An Open Letter To The Grange Brotherhood

I would like to share with you some thoughts in the hopes of smoothing things over and tamping down any tensions that may have inadvertently arisen between us. I hope this letter finds you -- all of you -- in good health and in good spirits. May the good Lord mightily bless you as you go forth with all your efforts in making the rural areas of this great country safe for yourselves, travelers, and others.

I address you today, dear friends, as one whose family has shared in the grange heritage. My grandparents, whose names were recorded in the Grange Book of Life a long time ago, probably the 1920s, '30s, '40s, or '50s -- in there somewhere -- had many a fine time participating in grange activities. And while I don't know everything that went down back then, of course, I always heard them speak in the highest terms of the grange lifestyle and even of your own Brotherhood by name.

What I can personally recall of the Grange Brotherhood is very vivid in my imagination from the time I was a child. To me the Brotherhood was like something from story books. I heard the tales of masked Brothers riding through the night so many times that it all became mashed together with other adventure stories, like Zorro and the Legend of the Headless Horseman. I remember waking up many a night in a cold sweat after one terrible recurring dream of one of the Grangers with a sword point at my throat, laughing maniacally, his face alternating, as things in dreams do, between a normal man's face and the face of a devil.

There would be plenty of times as a child that I was afraid to go to the country. I used to tremble when I realized the world wasn't a vast city but instead had all these wild places where Grangers could be hiding, waiting to waylay a horse thief, a city slicker, an educated interloper, or a child ripe for sacrifice. With the stories I heard, and I can still see Grandpa's face lit up by a flashlight under his chin, I couldn't believe anyone could be a horse thief. Because so many of his tales involved your training and sending forth of horses for assassinations and worse. It was all quite notorious. To this day I'm convinced that we have more people in the city than there are in the country simply because people are afraid of horses.

I hope you will forgive the wild fantasies of a child. How many times I prayed that the Grange Brotherhood would be swallowed up by quicksand! Or that the Cavalry would free the country from what I perceived to be your death grip. I would guess that little children in Afghanistan or Pakistan today have the same feelings about terrorists there. My heart goes out to them because I know the feeling very well!

But now I am a man, all grown up. And I am responsible for my own thoughts, with stories and hearsay to be set aside. Now it's up to me to make my own evaluations and to guide myself accordingly. This week, if there's been any tensions between me and the Brotherhood, I will say I believe a lot of it has come about because I've brought forward with me so many of those opinions from childhood. But with serious reflection, as I've engaged in as well, I'm starting to remember less dramatic stories of great benevolence on the part of the Grange Brotherhood as well. Stories of bringing in the crops, shingling barns, taffy pulls for crippled children, advocating for horses suffering from saddle sores, and the like.
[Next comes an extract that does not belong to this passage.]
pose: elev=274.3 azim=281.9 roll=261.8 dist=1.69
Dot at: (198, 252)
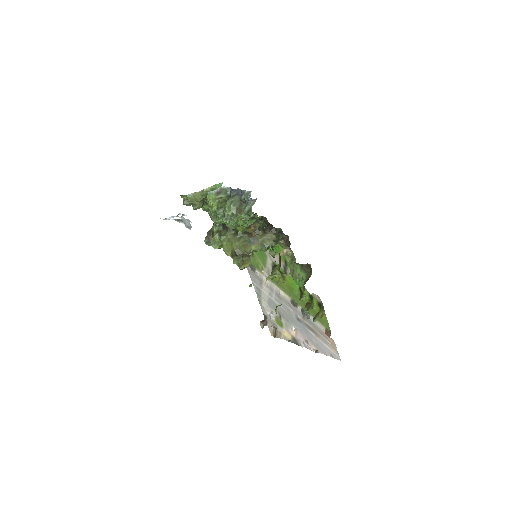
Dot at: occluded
As you may know, especially from this week and the things I've said on this blog, and other things you have perhaps gleaned from the efforts of your vast network of informants, I am something of a group dynamics expert. Being such, I'm able to piece things together of social organizations, whether through objective, empirical evidence or intuitive leaps. So I know that your purposes center in on maintaining your way of life, keeping the old ways alive, letting tradition keep its place of pride.

Perhaps you remember the slogan of the electronics firm, Zenith, which was, "The quality goes in before the name goes on." That is so true and I think applicable today. And while I haven't seen a Zenith appliance outside a Goodwill store for at least 25 years, a quick Google search reveals they're still in business, the lone surviving Zenith brother feverishly making spare parts for these antiques so that indeed their 'name will go on.' That's tradition for you, the right kind of pride!

I've gone on longer than I expected. So I must close.

Let me assure you, dear Brotherhood, that I hope whatever tensions have arisen this week are now eased. And that any relations we have from this point on will be pleasant and mutually profitable. I don't want or expect any trouble from you. And I say this in spite of your reputation. People can change when a sincere hand of friendship is truly extended, as mine is.

Tonight is the grange dance. I expect to be there. And I hope to share with you the warm fellowship that is only fitting between those with your rich integrity and someone like myself, whose family was always proud of our connection to the grange and the Grange Brotherhood itself.

Sincerely yours, Your Faithful Servant, &c.